Other than PR/KR, how much do you think Velus Jones Jr. will play next week? — @topofthemorrow
We’ll have to see. Jones didn’t play on offense against the Giants. I imagine he could get a little time against the Vikings, and the Bears would be wise to seek ways to get him the ball in space. I don’t think we will see him play a ton of snaps, though. He has missed a lot of practice time since mid-August with his hamstring injury. But finding packages to use him should be a priority.
The pass rush has been lackluster or nonexistent throughout four games. What’s the problem? Miss Khalil Mack? — @just_acy
The problem is pretty evident. The Bears are not stopping the run. When you don’t defend the run well — the Bears rank last in the NFL — you don’t earn the opportunity to rush the passer. You can complain about the pass rush in the loss to the Giants, but how many legitimate chances were there to get after Daniel Jones or Tyrod Taylor? Five? Six?
The Bears actually rank 13th in the league in sacks per pass attempt at 6.93%. So it’s not nearly as bad as you think. It’s just that they hardly are getting any chances to pin their ears back and get after the quarterback — and they won’t until they do a better job of stopping the run and forcing opponents into second- or third-and-long situations. Of course the Bears would be better with Mack, but this isn’t a woulda, coulda, shoulda world.
I get that it was the preseason, but I don’t even see any whiffs of the type of offense we saw in the first half against Cleveland. Where did that game plan go? Were things really that different in the preseason game to throw all that out the window once the games counted? — @mosconml
You also didn’t see any of the Browns’ best defensive players on the field in that first half. Justin Fields and the Bears offense might look like that if teams would sit five of their best defensive players like the Browns did in that game. It was basically a first-team offense against a second-team defense.
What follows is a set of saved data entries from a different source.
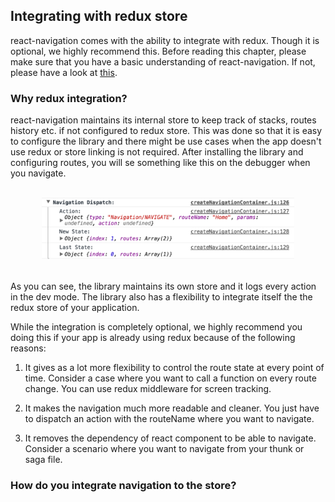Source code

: ## Integrating with redux store

react-navigation comes with the ability to integrate with redux. Though it is optional, we highly recommend this. Before reading this chapter, please make sure that you have a basic understanding of react-navigation. If not, please have a look at [this](https://reactnavigation.org/docs/intro/).

### Why redux integration?

react-navigation maintains its internal store to keep track of stacks, routes history etc. if not configured to redux store. This was done so that it is easy to configure the library and there might be use cases when the app doesn't use redux or store linking is not required.
After installing the library and configuring routes, you will se something like this on the debugger when you navigate.

  <br>
  <div style="text-align:center">
    <img src="/assets/images/10/10.2/navigation-store.png" style="width: 80%;display:inline-block;" hspace="20">
  </div>
  <br>

  As you can see, the library maintains its own store and it logs every action in the dev mode. The library also has a flexibility to integrate itself the the redux store of your application.

  While the integration is completely optional, we highly recommend you doing this if your app is already using redux because of the following reasons:

  1. It gives as a lot more flexibility to control the route state at every point of time. Consider a case where you want to call a function on every route change. You can use redux middleware for screen tracking.

  2. It makes the navigation much more readable and cleaner. You just have to dispatch an action with the routeName where you want to navigate.

  3. It removes the dependency of react component to be able to navigate. Consider a scenario where you want to navigate from your thunk or saga file.


### How do you integrate navigation to the store?
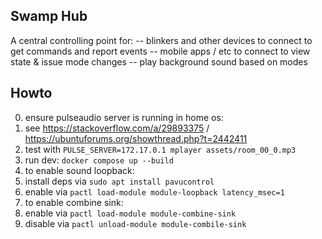 Swamp Hub
---------

A central controlling point for:
    -- blinkers and other devices to connect to get commands and report events
    -- mobile apps / etc to connect to view state & issue mode changes
    -- play background sound based on modes

Howto
-----

0. ensure pulseaudio server is running in home os:
  1. see https://stackoverflow.com/a/29893375 / https://ubuntuforums.org/showthread.php?t=2442411
  2. test with `PULSE_SERVER=172.17.0.1 mplayer assets/room_00_0.mp3`
1. run dev: `docker compose up --build`
2. to enable sound loopback:
  1. install deps via `sudo apt install pavucontrol`
  2. enable via `pactl load-module module-loopback latency_msec=1`
3. to enable combine sink:
  1. enable via `pactl load-module module-combine-sink`
  2. disable via `pactl unload-module module-combile-sink`
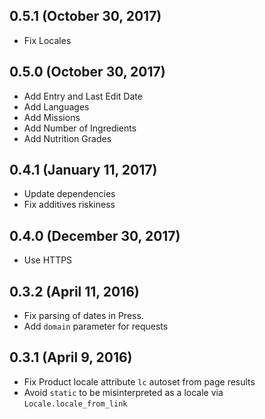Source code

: ## 0.5.1 (October 30, 2017) ##

* Fix Locales

## 0.5.0 (October 30, 2017) ##

* Add Entry and Last Edit Date
* Add Languages
* Add Missions
* Add Number of Ingredients
* Add Nutrition Grades

## 0.4.1 (January 11, 2017) ##

* Update dependencies
* Fix additives riskiness

## 0.4.0 (December 30, 2017) ##

* Use HTTPS

## 0.3.2 (April 11, 2016) ##

* Fix parsing of dates in Press.
* Add `domain` parameter for requests

## 0.3.1 (April 9, 2016) ##

*   Fix Product locale attribute `lc` autoset from page results
*   Avoid `static` to be misinterpreted as a locale via `Locale.locale_from_link`
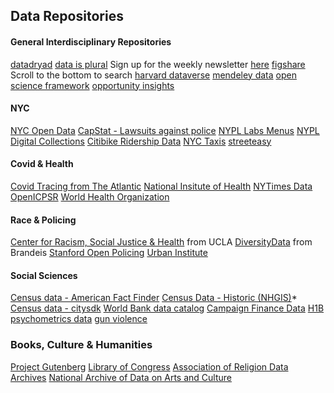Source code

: ## Data Repositories

#### General Interdisciplinary Repositories

[datadryad](https://datadryad.org/search)
[data is plural](https://docs.google.com/spreadsheets/d/1wZhPLMCHKJvwOkP4juclhjFgqIY8fQFMemwKL2c64vk/edit#gid=0) Sign up for the weekly newsletter [here](https://tinyletter.com/data-is-plural)
[figshare](https://figshare.com/) Scroll to the bottom to search
[harvard dataverse](https://dataverse.harvard.edu/)
[mendeley data](https://data.mendeley.com/)
[open science framework](https://osf.io/)
[opportunity insights](https://opportunityinsights.org/data/)

#### NYC

[NYC Open Data](https://opendata.cityofnewyork.us/)
[CapStat - Lawsuits against police](https://capstat.nyc/)
[NYPL Labs Menus](http://menus.nypl.org/data)
[NYPL Digital Collections](http://digitalcollections.nypl.org/)
[Citibike Ridership Data](https://www.citibikenyc.com/system-data)
[NYC Taxis](http://www.nyc.gov/html/tlc/html/about/trip_record_data.shtml)
[streeteasy](https://streeteasy.com/blog/data-dashboard/)


#### Covid & Health

[Covid Tracing from The Atlantic](https://covidtracking.com/)
[National Insitute of Health](https://datascience.nih.gov/covid-19-open-access-resources)
[NYTimes Data](https://github.com/nytimes/covid-19-data)
[OpenICPSR](https://www.openicpsr.org/openicpsr/covid19)
[World Health Organization](https://apps.who.int/gho/data/node.home)


#### Race & Policing

[Center for Racism, Social Justice & Health](https://www.racialhealthequity.org/data) from UCLA
[DiversityData](http://diversitydata.org/) from Brandeis
[Stanford Open Policing](https://openpolicing.stanford.edu/data/)
[Urban Institute](https://datacatalog.urban.org/search/type/dataset)


#### Social Sciences

[Census data - American Fact Finder](http://factfinder.census.gov/faces/nav/jsf/pages/index.xhtml)
[Census Data - Historic (NHGIS)](https://www.nhgis.org/)*
[Census data - citysdk](https://uscensusbureau.github.io/citysdk/)
[World Bank data catalog](http://datacatalog.worldbank.org/)
[Campaign Finance Data](http://www.fec.gov/finance/disclosure/ftpdet.shtml#a2015_2016)
[H1B](https://h1bsalary.online/)
[psychometrics data](https://openpsychometrics.org/_rawdata/)
[gun violence](https://www.kaggle.com/gunviolencearchive/gun-violence-database)


### Books, Culture & Humanities

[Project Gutenberg](http://www.gutenberg.org/)
[Library of Congress](https://www.loc.gov/rr/news/)
[Association of Religion Data Archives](http://www.thearda.com/)
[National Archive of Data on Arts and Culture](http://www.icpsr.umich.edu/icpsrweb/NADAC/)

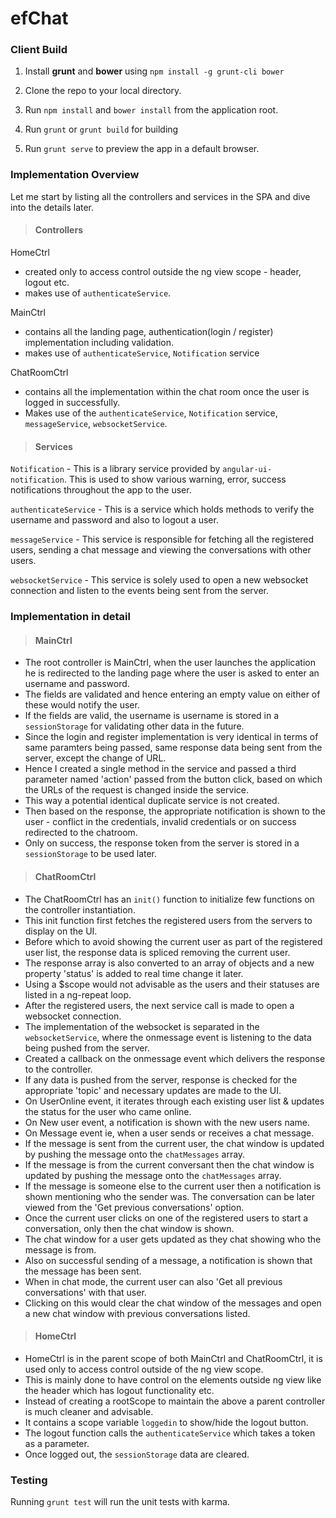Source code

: # efChat


### Client Build

1) Install **grunt** and **bower** using `npm install -g grunt-cli bower`

2) Clone the repo to your local directory.

3) Run `npm install` and `bower install` from the application root.

4) Run `grunt` or `grunt build` for building

5) Run `grunt serve` to preview the app in a default browser.

### Implementation Overview

Let me start by listing all the controllers and services in the SPA and dive into the details later.

> #### Controllers

HomeCtrl
- created only to access control outside the ng view scope - header, logout etc.
- makes use of `authenticateService`.


MainCtrl
- contains all the landing page, authentication(login / register) implementation including validation.
- makes use of `authenticateService`, `Notification` service


ChatRoomCtrl
- contains all the implementation within the chat room once the user is logged in successfully.
- Makes use of the `authenticateService`, `Notification` service, `messageService`, `websocketService`.

> #### Services

`Notification` - This is a library service provided by `angular-ui-notification`. This is used to show various warning, error, success notifications throughout the app to the user.
 
`authenticateService` - This is a service which holds methods to verify the username and password and also to logout a user.

`messageService` - This service is responsible for fetching all the registered users, sending a chat message and viewing the conversations with other users.

`websocketService` - This service is solely used to open a new websocket connection and listen to the events being sent from the server.

### Implementation in detail

> #### MainCtrl

- The root controller is MainCtrl, when the user launches the application he is redirected to the landing page where the user is asked to enter an username and password.
- The fields are validated and hence entering an empty value on either of these would notify the user.
- If the fields are valid, the username is username is stored in a `sessionStorage` for validating other data in the future.
- Since the login and register implementation is very identical in terms of same paramters being passed, same response data being sent from the server, except the change of URL.
- Hence I created a single method in the service and passed a third parameter named 'action' passed from the button click, based on which the URLs of the request is changed inside the service.
- This way a potential identical duplicate service is not created.
- Then based on the response, the appropriate notification is shown to the user - conflict in the credentials, invalid credentials or on success redirected to the chatroom.
- Only on success, the response token from the server is stored in a `sessionStorage` to be used later.

> #### ChatRoomCtrl

- The ChatRoomCtrl has an `init()` function to initialize few functions on the controller instantiation.
- This init function first fetches the registered users from the servers to display on the UI.
- Before which to avoid showing the current user as part of the registered user list, the response data is spliced removing the current user.
- The response array is also converted to an array of objects and a new property 'status' is added to real time change it later.
- Using a $scope would not advisable as the users and their statuses are listed in a ng-repeat loop.
- After the registered users, the next service call is made to open a websocket connection.
- The implementation of the websocket is separated in the `websocketService`, where the onmessage event is listening to the data being pushed from the server.
- Created a callback on the onmessage event which delivers the response to the controller.
- If any data is pushed from the server, response is checked for the appropriate 'topic' and necessary updates are made to the UI.
- On UserOnline event, it iterates through each existing user list & updates the status for the user who came online.
- On New user event, a notification is shown with the new users name.
- On Message event ie, when a user sends or receives a chat message.
- If the message is sent from the current user, the chat window is updated by pushing the message onto the `chatMessages` array.
- If the message is from the current conversant then the chat window is updated by pushing the message onto the `chatMessages` array.
- If the message is someone else to the current user then a notification is shown mentioning who the sender was. The conversation can be later viewed from the 'Get previous conversations' option.
- Once the current user clicks on one of the registered users to start a conversation, only then the chat window is shown.
- The chat window for a user gets updated as they chat showing who the message is from.
- Also on successful sending of a message, a notification is shown that the message has been sent.
- When in chat mode, the current user can also 'Get all previous conversations' with that user.
- Clicking on this would clear the chat window of the messages and open a new chat window with previous conversations listed.

> #### HomeCtrl 

- HomeCtrl is in the parent scope of both MainCtrl and ChatRoomCtrl, it is used only to access control outside of the ng view scope.
- This is mainly done to have control on the elements outside ng view like the header which has logout functionality etc.
- Instead of creating a rootScope to maintain the above a parent controller is much cleaner and advisable.
- It contains a scope variable `loggedin` to show/hide the logout button.
- The logout function calls the `authenticateService` which takes a token as a parameter.
- Once logged out, the `sessionStorage` data are cleared.


### Testing

Running `grunt test` will run the unit tests with karma.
If the over/under is 130 on Dalvin Cook’s running yards this week, are you thinking over or under? — @mike__chicago
That’s a really high figure, even against a porous run defense. The Bears have done a nice job against Cook in seven career games. That was under a different scheme with some different personnel. Cook has 130 carries for 480 yards (3.7 per attempt) with two touchdowns against the Bears. He did run for 132 yards on 24 carries on Dec. 20, 2020, at U.S. Bank Stadium, a game the Bears won 33-27.
Cook has not gone over 100 rushing yards this season and has topped 130 only once in his last 13 starts with a 205-yard effort in a Week 14 victory over the Pittsburgh Steelers last season. The challenge is keeping Cook from running loose while also not allowing wide receiver Justin Jefferson to beat them over the top. Cook will get his yards, but the Bears need to eliminate explosive runs. I’d go under just because that’s a pretty big number.